© Michael Robinson Chavez/The Washington Post
Liz Whitehurst dabbled in several careers before she ended up here, crating fistfuls of fresh-cut arugula in the early-November chill.
The hours were better at her nonprofit jobs. So were the benefits. But two years ago, the 32-year-old Whitehurst - who graduated from a liberal arts college and grew up in the Chicago suburbs - abandoned Washington for this three-acre farm in Upper Marlboro, Md.
She joined a growing movement of highly educated, ex-urban, first-time farmers who are capitalizing on
booming consumer demand for local and sustainable foods and who, experts say, could have a broad impact on the food system.For only the second time in the last century, the number of farmers under 35 years old is increasing, according to the U.S. Department of Agriculture's latest Census of Agriculture.

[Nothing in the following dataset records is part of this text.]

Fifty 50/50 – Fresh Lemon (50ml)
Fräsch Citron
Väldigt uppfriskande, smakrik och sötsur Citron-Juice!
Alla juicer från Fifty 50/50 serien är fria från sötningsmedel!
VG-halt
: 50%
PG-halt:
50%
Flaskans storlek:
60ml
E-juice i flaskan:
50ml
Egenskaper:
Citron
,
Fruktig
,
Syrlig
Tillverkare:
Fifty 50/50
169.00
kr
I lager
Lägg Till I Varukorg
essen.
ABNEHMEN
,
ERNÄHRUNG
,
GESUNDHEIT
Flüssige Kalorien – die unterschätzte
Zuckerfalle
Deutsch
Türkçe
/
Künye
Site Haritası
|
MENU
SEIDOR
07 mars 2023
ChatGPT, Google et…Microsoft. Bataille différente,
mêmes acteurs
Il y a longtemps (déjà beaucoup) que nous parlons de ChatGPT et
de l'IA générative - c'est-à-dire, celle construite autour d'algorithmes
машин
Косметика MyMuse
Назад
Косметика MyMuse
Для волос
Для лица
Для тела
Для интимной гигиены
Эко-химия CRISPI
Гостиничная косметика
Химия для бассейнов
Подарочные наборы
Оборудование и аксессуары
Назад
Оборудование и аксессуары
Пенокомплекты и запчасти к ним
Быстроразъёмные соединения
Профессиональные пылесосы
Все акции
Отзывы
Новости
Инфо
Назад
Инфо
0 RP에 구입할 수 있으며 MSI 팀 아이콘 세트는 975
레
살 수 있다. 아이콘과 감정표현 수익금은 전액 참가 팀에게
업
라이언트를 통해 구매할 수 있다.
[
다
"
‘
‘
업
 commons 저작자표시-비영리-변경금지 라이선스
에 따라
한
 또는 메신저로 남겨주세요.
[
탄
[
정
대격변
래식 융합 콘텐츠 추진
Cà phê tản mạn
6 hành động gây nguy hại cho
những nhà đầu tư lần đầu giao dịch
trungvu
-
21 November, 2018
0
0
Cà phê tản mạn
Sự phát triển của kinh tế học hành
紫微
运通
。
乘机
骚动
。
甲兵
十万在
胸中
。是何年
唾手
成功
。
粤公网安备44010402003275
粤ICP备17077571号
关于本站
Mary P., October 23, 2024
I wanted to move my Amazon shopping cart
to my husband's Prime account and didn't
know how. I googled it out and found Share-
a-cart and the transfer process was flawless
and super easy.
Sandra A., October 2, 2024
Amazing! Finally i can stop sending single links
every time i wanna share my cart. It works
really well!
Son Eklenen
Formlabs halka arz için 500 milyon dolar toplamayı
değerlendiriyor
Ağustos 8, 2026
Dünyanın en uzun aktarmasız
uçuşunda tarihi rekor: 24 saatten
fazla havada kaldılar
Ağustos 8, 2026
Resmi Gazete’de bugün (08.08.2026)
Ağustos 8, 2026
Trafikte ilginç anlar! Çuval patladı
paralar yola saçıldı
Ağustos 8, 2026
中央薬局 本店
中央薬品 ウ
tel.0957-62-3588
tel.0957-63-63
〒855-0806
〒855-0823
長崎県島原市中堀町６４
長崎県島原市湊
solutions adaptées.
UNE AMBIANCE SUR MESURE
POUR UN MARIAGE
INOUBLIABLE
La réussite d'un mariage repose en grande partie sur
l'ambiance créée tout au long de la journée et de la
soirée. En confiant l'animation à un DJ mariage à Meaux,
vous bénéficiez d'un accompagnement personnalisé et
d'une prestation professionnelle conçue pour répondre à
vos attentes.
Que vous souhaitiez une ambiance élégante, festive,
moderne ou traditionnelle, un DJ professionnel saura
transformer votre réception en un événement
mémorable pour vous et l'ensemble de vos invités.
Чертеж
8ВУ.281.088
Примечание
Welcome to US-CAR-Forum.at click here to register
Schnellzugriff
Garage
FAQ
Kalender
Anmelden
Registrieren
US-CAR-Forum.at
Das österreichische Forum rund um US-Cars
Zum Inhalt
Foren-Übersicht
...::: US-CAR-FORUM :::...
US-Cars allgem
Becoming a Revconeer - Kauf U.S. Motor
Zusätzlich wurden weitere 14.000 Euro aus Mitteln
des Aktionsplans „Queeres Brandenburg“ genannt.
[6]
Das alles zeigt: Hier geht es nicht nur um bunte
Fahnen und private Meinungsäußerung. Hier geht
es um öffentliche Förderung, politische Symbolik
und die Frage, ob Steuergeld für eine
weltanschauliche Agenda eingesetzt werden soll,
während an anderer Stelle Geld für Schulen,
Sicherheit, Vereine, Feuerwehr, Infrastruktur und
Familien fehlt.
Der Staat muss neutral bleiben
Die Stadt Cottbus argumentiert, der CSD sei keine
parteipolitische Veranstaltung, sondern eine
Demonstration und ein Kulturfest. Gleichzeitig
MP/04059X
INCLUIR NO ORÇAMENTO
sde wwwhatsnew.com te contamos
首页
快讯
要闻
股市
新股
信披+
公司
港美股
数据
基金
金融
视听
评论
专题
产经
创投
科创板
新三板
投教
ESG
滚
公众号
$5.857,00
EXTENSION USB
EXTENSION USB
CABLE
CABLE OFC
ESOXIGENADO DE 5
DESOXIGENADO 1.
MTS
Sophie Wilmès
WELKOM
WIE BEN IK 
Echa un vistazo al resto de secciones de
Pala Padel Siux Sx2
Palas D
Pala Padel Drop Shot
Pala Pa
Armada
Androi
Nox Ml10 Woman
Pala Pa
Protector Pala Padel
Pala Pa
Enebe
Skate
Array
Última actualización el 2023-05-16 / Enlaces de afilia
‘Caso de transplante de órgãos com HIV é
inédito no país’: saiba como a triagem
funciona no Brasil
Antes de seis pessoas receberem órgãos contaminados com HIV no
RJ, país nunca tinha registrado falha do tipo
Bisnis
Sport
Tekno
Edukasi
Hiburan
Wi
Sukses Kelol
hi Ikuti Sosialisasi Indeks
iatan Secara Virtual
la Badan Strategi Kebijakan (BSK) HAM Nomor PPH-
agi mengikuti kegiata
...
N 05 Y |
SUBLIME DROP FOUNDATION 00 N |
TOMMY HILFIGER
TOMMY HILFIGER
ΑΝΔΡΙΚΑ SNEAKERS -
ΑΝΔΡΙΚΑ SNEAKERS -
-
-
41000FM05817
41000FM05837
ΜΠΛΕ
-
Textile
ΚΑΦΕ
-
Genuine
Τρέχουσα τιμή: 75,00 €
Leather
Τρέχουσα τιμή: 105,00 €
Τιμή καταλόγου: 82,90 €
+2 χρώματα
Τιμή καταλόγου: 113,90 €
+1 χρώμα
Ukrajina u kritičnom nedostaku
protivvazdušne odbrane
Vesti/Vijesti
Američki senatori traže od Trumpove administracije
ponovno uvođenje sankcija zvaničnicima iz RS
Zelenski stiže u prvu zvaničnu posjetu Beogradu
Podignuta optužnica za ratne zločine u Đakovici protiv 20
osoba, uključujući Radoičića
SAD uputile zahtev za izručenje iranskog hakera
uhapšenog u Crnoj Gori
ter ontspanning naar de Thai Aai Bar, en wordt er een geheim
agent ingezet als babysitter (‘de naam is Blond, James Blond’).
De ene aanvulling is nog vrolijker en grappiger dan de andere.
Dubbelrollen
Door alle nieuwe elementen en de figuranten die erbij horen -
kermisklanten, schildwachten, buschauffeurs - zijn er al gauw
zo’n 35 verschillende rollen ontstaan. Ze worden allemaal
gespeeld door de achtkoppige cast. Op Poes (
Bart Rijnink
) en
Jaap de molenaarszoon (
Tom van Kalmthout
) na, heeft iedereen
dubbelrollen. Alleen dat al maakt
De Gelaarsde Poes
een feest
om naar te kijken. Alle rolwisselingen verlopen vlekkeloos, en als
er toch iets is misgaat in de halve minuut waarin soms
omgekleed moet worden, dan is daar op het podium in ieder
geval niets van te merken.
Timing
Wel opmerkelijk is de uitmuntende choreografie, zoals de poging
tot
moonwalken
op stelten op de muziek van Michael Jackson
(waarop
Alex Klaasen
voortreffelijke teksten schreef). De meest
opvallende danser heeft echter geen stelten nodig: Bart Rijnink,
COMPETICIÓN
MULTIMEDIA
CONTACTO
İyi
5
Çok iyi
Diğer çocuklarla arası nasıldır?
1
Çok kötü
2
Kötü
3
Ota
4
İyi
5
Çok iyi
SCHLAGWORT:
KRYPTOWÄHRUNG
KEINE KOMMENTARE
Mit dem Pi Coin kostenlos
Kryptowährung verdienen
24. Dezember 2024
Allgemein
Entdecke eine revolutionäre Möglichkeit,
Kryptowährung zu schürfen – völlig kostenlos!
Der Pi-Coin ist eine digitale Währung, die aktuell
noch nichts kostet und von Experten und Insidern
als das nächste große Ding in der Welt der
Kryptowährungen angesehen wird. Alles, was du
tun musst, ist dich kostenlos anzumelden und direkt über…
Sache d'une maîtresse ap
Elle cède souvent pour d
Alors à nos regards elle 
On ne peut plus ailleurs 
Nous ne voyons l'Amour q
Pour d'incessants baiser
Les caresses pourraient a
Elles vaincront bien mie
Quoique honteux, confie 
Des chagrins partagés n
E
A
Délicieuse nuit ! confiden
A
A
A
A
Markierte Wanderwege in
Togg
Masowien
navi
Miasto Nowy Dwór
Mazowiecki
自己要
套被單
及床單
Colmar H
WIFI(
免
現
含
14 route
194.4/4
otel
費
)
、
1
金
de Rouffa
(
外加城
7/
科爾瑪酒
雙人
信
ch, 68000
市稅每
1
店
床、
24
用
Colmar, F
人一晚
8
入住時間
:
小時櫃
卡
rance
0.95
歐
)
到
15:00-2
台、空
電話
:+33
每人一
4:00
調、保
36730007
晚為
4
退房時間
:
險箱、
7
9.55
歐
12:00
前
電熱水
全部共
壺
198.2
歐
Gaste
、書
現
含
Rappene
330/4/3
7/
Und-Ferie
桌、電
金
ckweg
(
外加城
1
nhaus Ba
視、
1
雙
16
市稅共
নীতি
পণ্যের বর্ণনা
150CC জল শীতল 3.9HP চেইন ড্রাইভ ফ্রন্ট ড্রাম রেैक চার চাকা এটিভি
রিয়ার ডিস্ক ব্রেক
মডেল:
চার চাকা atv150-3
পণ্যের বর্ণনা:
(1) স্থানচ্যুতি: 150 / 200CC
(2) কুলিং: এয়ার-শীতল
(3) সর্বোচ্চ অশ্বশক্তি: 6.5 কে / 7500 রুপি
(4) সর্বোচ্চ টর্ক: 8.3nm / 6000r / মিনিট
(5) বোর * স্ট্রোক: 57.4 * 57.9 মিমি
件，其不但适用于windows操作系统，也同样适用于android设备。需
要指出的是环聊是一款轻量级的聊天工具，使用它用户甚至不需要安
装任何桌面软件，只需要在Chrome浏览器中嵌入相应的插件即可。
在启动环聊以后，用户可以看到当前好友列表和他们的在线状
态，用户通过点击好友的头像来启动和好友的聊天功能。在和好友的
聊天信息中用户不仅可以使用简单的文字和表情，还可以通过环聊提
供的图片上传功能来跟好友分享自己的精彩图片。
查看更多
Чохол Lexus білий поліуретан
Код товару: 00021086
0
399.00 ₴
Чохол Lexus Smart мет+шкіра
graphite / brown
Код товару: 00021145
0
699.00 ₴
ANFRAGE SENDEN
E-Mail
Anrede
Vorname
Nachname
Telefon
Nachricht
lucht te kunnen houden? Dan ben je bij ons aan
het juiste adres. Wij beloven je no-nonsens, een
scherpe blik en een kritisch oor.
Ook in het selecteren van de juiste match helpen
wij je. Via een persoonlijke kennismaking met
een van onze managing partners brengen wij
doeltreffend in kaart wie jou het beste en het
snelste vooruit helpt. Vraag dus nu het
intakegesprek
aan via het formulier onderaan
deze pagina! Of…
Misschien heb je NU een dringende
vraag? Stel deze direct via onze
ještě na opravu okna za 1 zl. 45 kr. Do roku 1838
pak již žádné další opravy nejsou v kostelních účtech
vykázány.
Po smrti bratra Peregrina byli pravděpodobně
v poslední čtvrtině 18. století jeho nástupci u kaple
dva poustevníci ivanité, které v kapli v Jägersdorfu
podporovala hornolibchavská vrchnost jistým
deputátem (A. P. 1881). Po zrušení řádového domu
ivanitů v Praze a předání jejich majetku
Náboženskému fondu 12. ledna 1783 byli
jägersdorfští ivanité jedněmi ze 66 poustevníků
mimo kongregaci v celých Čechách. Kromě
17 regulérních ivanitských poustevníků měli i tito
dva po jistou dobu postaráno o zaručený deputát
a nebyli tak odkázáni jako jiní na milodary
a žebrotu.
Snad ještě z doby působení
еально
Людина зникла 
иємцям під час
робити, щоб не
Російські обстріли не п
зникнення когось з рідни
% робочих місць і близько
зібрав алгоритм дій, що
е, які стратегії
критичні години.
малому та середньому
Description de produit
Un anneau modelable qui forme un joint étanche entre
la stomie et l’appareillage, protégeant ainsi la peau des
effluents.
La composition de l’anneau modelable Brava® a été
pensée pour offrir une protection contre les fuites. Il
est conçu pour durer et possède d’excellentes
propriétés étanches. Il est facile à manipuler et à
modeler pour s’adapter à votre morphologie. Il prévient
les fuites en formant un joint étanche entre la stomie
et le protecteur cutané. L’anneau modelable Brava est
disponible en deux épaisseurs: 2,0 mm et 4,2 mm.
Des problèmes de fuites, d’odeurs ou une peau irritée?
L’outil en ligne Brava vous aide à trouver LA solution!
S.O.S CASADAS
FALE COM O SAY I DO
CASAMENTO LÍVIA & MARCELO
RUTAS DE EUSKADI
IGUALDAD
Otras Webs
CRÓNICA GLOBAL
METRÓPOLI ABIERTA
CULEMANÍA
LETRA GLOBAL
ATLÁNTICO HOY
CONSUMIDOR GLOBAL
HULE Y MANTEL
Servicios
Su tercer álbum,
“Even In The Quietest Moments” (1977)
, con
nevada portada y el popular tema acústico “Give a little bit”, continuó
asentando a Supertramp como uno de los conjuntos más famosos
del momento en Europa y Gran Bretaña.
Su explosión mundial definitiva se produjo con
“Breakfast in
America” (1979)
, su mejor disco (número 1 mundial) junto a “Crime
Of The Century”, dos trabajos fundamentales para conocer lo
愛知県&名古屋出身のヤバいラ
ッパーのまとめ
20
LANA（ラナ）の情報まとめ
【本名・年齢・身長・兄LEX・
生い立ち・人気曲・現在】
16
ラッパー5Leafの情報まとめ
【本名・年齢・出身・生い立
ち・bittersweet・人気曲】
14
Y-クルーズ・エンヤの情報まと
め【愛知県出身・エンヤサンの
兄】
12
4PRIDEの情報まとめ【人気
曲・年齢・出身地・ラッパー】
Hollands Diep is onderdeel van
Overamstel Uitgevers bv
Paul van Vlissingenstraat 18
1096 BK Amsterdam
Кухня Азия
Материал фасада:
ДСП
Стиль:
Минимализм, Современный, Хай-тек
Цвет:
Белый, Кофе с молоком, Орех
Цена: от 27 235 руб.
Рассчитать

Sixty-nine percent of the surveyed young farmers had college degrees - significantly higher than the general population.
This new generation can't hope to replace the numbers that farming is losing to age. But it is already contributing to the growth of the local-food movement and could help preserve the place of midsize farms in the rural landscape.
"We're going to see a sea change in American agriculture as the next generation gets on the land," said Kathleen Merrigan, the head of the Food Institute at George Washington University and a deputy secretary at the Department of Agriculture under President Barack Obama. "The only question is whether they'll get on the land, given the challenges."